▼▼▼
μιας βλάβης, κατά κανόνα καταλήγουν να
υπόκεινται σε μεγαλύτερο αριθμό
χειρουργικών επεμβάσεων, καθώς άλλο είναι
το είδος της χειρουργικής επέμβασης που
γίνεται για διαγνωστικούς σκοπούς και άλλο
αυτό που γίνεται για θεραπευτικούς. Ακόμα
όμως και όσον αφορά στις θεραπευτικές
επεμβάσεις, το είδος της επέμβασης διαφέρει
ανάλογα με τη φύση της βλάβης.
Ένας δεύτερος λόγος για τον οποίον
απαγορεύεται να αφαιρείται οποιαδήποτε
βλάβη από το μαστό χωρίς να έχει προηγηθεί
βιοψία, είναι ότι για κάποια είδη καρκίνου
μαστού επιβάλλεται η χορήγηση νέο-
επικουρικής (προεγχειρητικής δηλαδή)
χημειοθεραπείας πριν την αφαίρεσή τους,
▲▲▲
▸ About this exercise
The response must contain exactly the lines from the one with "χειρουργικών επεμβάσεων, καθώς άλλο είναι" through the last line of the material above, both ends included, and no others.

▸ Solution for this task
χειρουργικών επεμβάσεων, καθώς άλλο είναι
το είδος της χειρουργικής επέμβασης που
γίνεται για διαγνωστικούς σκοπούς και άλλο
αυτό που γίνεται για θεραπευτικούς. Ακόμα
όμως και όσον αφορά στις θεραπευτικές
επεμβάσεις, το είδος της επέμβασης διαφέρει
ανάλογα με τη φύση της βλάβης.
Ένας δεύτερος λόγος για τον οποίον
απαγορεύεται να αφαιρείται οποιαδήποτε
βλάβη από το μαστό χωρίς να έχει προηγηθεί
βιοψία, είναι ότι για κάποια είδη καρκίνου
μαστού επιβάλλεται η χορήγηση νέο-
επικουρικής (προεγχειρητικής δηλαδή)
χημειοθεραπείας πριν την αφαίρεσή τους,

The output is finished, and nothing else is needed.